WHAT THE EXERCISE ASKS
Copy the entries verbatim, starting at their first line and stopping after the line that contains "family: Orchidaceae".

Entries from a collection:

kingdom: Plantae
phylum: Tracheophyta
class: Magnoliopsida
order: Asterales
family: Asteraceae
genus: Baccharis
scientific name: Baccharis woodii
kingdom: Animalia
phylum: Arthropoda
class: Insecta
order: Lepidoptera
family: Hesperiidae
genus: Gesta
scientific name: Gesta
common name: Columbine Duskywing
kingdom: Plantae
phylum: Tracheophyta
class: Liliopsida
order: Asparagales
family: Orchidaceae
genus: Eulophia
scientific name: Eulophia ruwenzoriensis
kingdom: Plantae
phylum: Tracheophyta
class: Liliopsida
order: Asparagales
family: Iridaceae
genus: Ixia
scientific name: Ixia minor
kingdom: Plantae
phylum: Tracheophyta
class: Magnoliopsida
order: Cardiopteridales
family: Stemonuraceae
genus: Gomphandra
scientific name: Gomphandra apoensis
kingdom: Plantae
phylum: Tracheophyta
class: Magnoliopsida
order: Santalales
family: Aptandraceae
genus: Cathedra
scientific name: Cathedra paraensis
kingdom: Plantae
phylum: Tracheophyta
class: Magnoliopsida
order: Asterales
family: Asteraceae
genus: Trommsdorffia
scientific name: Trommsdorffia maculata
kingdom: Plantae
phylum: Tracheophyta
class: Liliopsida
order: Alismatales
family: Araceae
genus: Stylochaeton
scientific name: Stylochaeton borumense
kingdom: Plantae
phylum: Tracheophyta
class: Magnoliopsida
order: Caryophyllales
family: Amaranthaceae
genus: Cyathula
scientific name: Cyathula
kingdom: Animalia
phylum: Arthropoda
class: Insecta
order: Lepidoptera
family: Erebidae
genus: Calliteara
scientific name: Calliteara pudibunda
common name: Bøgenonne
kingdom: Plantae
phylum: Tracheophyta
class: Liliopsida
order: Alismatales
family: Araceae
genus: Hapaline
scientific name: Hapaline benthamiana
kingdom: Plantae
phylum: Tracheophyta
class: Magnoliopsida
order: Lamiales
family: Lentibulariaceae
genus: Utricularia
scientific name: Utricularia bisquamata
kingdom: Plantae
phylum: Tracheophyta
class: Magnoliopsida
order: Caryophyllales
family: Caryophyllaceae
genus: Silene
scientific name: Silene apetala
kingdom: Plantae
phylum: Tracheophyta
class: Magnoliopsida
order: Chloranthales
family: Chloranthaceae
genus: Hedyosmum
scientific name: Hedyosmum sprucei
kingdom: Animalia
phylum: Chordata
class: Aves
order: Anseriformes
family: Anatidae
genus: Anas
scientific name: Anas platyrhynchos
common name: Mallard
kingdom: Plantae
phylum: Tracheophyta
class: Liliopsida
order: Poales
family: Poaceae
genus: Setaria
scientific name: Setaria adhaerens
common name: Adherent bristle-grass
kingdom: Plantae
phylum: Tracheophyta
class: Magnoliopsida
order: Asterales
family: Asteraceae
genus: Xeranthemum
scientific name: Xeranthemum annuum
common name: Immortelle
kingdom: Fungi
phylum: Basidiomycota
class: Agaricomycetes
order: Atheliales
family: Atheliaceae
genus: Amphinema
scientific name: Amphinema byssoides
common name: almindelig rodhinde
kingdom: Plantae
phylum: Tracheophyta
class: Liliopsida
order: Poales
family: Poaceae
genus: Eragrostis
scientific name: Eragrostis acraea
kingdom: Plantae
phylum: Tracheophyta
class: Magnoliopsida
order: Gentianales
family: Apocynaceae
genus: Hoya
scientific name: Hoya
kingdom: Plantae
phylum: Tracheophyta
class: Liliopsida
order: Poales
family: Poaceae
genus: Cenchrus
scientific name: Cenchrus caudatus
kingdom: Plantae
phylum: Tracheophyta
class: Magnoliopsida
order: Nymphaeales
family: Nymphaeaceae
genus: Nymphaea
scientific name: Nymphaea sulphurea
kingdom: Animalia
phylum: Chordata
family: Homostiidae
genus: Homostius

COMPLETED TASK
kingdom: Plantae
phylum: Tracheophyta
class: Magnoliopsida
order: Asterales
family: Asteraceae
genus: Baccharis
scientific name: Baccharis woodii
kingdom: Animalia
phylum: Arthropoda
class: Insecta
order: Lepidoptera
family: Hesperiidae
genus: Gesta
scientific name: Gesta
common name: Columbine Duskywing
kingdom: Plantae
phylum: Tracheophyta
class: Liliopsida
order: Asparagales
family: Orchidaceae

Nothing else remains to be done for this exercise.